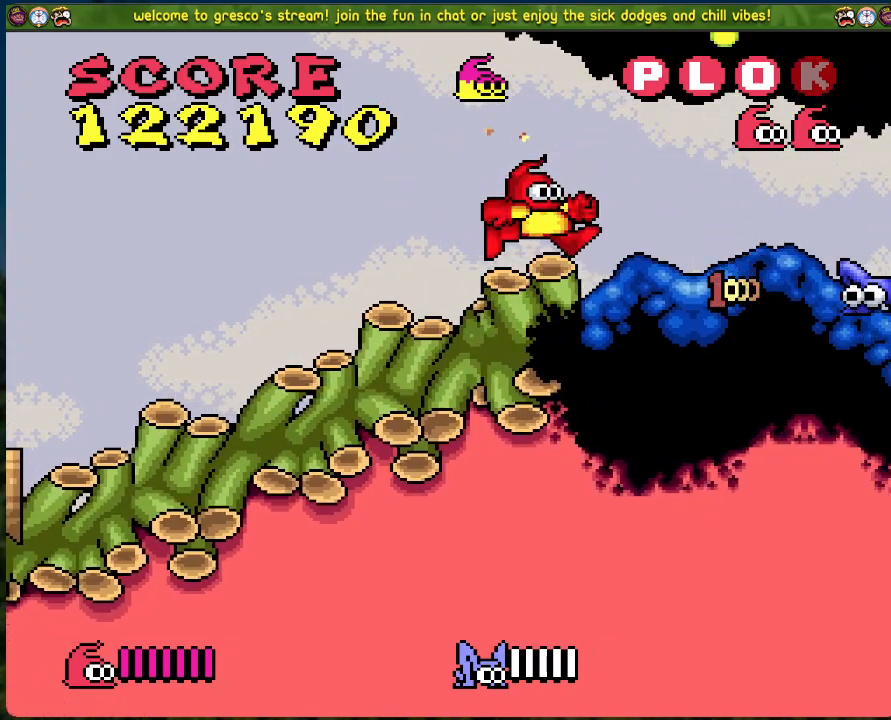
{"buttons": [], "left_stick": "center", "events": [[33, "DPAD_RIGHT", "down"], [50, "A", "down"], [117, "A", "up"], [184, "DPAD_RIGHT", "up"], [217, "X", "down"], [317, "X", "up"], [367, "DPAD_RIGHT", "down"], [401, "X", "down"], [451, "DPAD_RIGHT", "up"], [484, "X", "up"]]}
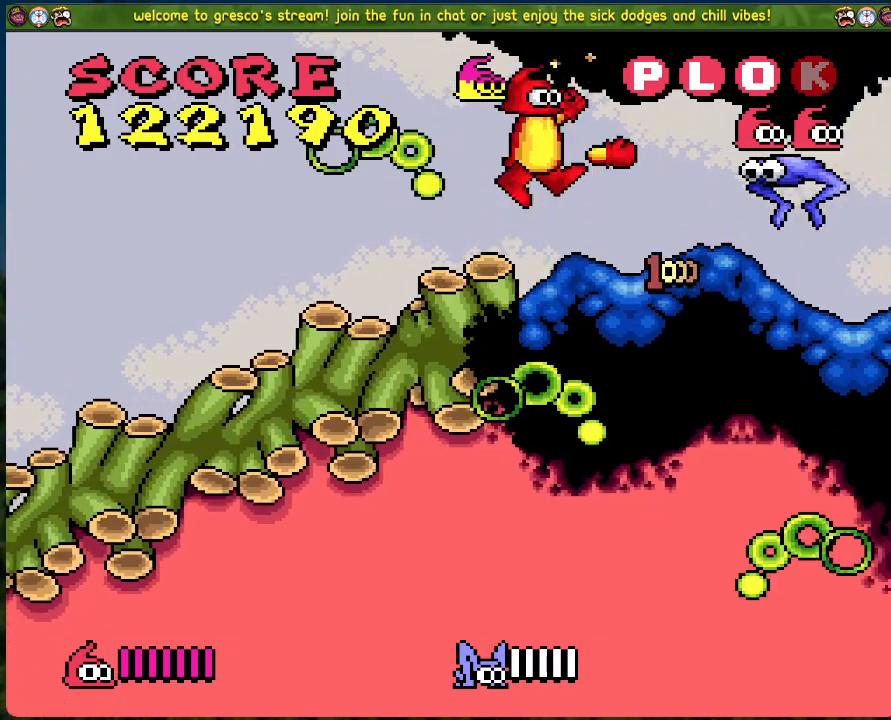
{"buttons": [], "left_stick": "center", "events": [[134, "X", "down"], [217, "X", "up"], [301, "X", "down"], [385, "X", "up"]]}
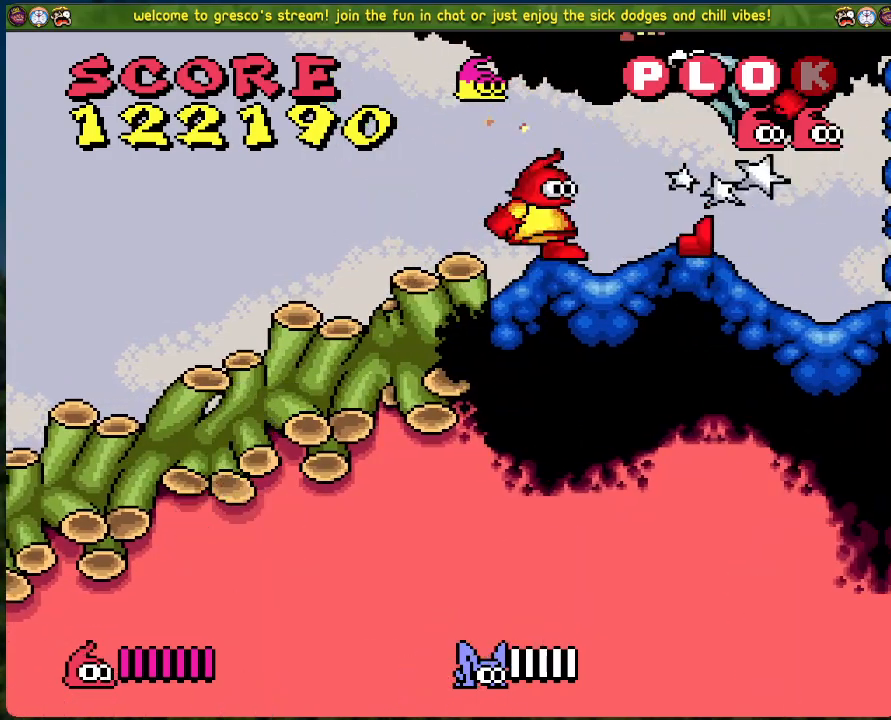
{"buttons": [], "left_stick": "center", "events": [[301, "X", "down"], [401, "X", "up"]]}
::::::
### HOW TO COMPLETE THIS TASK
Copy out the material above in full and exactly; its pictures are not to appear.

### ANSWER AREA
{"buttons": [], "left_stick": "center", "events": [[33, "DPAD_RIGHT", "down"], [50, "A", "down"], [117, "A", "up"], [184, "DPAD_RIGHT", "up"], [217, "X", "down"], [317, "X", "up"], [367, "DPAD_RIGHT", "down"], [401, "X", "down"], [451, "DPAD_RIGHT", "up"], [484, "X", "up"]]}
{"buttons": [], "left_stick": "center", "events": [[134, "X", "down"], [217, "X", "up"], [301, "X", "down"], [385, "X", "up"]]}
{"buttons": [], "left_stick": "center", "events": [[301, "X", "down"], [401, "X", "up"]]}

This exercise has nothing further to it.